After a whirlwind week, Mom and I stood in a colossal fabric warehouse and searched for quality fabric and reasonable prices. The bolts were like rows of lollipops, each yummier than the next. “See anything interesting, Chani?” asked my mother.

“Mom, where are you?”

“Over here, in between the baby-blue velour and herringbone satin,” she replied. “Wow, these colors are perfect for Dassi and Chaya, though the cloth is pretty pricey. Maybe we can find similar material for cheaper?”

“But what a pity to compromise on the quality,” I protested.

“All right, we’ll take this one then,” said Mom, biting her lip.

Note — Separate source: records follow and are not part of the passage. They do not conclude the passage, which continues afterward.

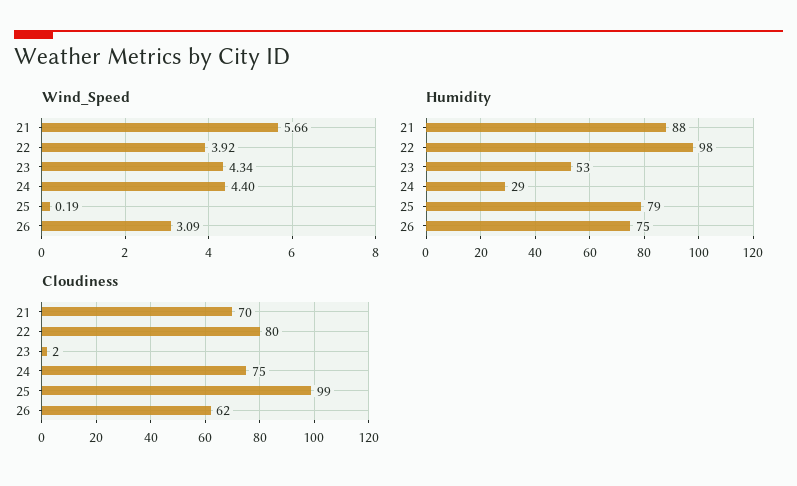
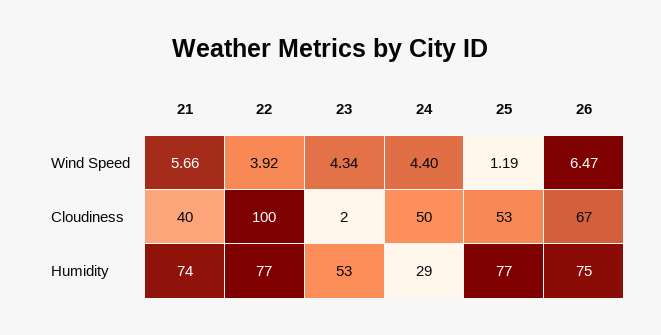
  {
    "Wind_Speed": {
      "21": 5.66,
      "22": 3.92,
      "23": 4.34,
      "24": 4.4,
-     "25": 0.19,
+     "25": 1.19,
-     "26": 3.09
+     "26": 6.47
    },
    "Humidity": {
-     "21": 88,
+     "21": 74,
-     "22": 98,
+     "22": 77,
      "23": 53,
      "24": 29,
-     "25": 79,
+     "25": 77,
      "26": 75
    },
    "Cloudiness": {
-     "21": 70,
+     "21": 40,
-     "22": 80,
+     "22": 100,
      "23": 2,
-     "24": 75,
+     "24": 50,
-     "25": 99,
+     "25": 53,
-     "26": 62
+     "26": 67
    }
  }

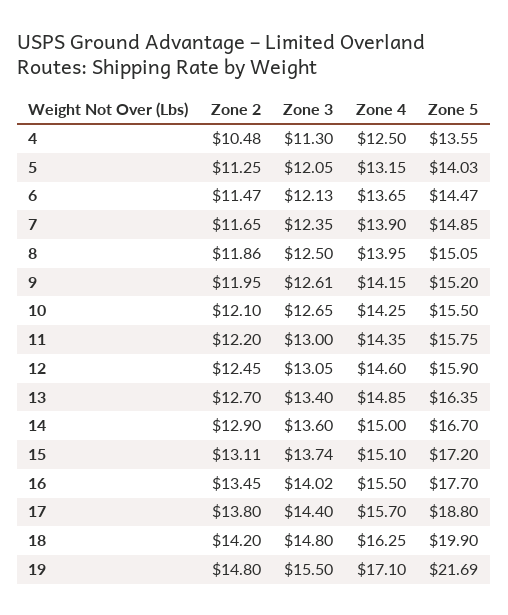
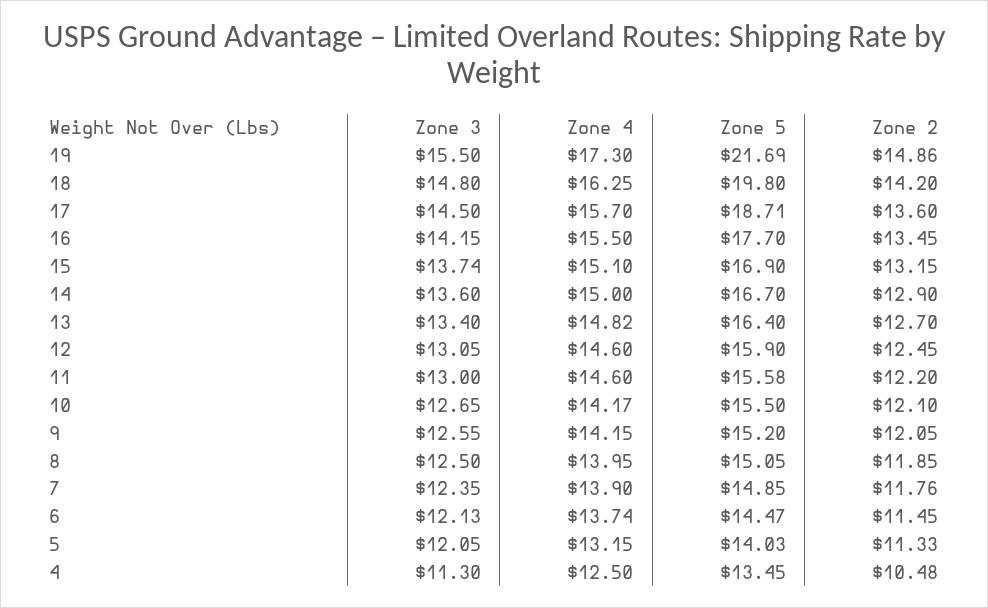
  {
    "Zone 2": {
      "4": 10.48,
-     "5": 11.25,
+     "5": 11.33,
-     "6": 11.47,
+     "6": 11.45,
-     "7": 11.65,
+     "7": 11.76,
-     "8": 11.86,
+     "8": 11.85,
-     "9": 11.95,
+     "9": 12.05,
      "10": 12.1,
      "11": 12.2,
      "12": 12.45,
      "13": 12.7,
      "14": 12.9,
-     "15": 13.11,
+     "15": 13.15,
      "16": 13.45,
-     "17": 13.8,
+     "17": 13.6,
      "18": 14.2,
-     "19": 14.8
+     "19": 14.86
    },
    "Zone 3": {
      "4": 11.3,
      "5": 12.05,
      "6": 12.13,
      "7": 12.35,
      "8": 12.5,
-     "9": 12.61,
+     "9": 12.55,
      "10": 12.65,
      "11": 13,
      "12": 13.05,
      "13": 13.4,
      "14": 13.6,
      "15": 13.74,
-     "16": 14.02,
+     "16": 14.15,
-     "17": 14.4,
+     "17": 14.5,
      "18": 14.8,
      "19": 15.5
    },
    "Zone 4": {
      "4": 12.5,
      "5": 13.15,
-     "6": 13.65,
+     "6": 13.74,
      "7": 13.9,
      "8": 13.95,
      "9": 14.15,
-     "10": 14.25,
+     "10": 14.17,
-     "11": 14.35,
+     "11": 14.6,
      "12": 14.6,
-     "13": 14.85,
+     "13": 14.82,
      "14": 15,
      "15": 15.1,
      "16": 15.5,
      "17": 15.7,
      "18": 16.25,
-     "19": 17.1
+     "19": 17.3
    },
    "Zone 5": {
-     "4": 13.55,
+     "4": 13.45,
      "5": 14.03,
      "6": 14.47,
      "7": 14.85,
      "8": 15.05,
      "9": 15.2,
      "10": 15.5,
-     "11": 15.75,
+     "11": 15.58,
      "12": 15.9,
-     "13": 16.35,
+     "13": 16.4,
      "14": 16.7,
-     "15": 17.2,
+     "15": 16.9,
      "16": 17.7,
-     "17": 18.8,
+     "17": 18.71,
-     "18": 19.9,
+     "18": 19.8,
      "19": 21.69
    }
  }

Time seemed to fly between Mrs. Wexler’s killer Chumash tests, Mrs. Rochman’s zany science assignments, and of course, the dresses! I measured each sister and cut out the material. What a thrill it was to slide the scissors down the lush material! I could picture three-year-old Dassi and six-year-old Chaya dancing in their stunning dresses. They were going to look like dolls! The ringing phone brought me back to reality. A shame, I finally felt in the mood to accomplish some serious sewing work.

“Hi! It’s Naomi from the Chesed Club. Mrs. Yakobovitz had a boy, number six, and her oldest is seven. We’re short on babysitting help. Think you can help out?”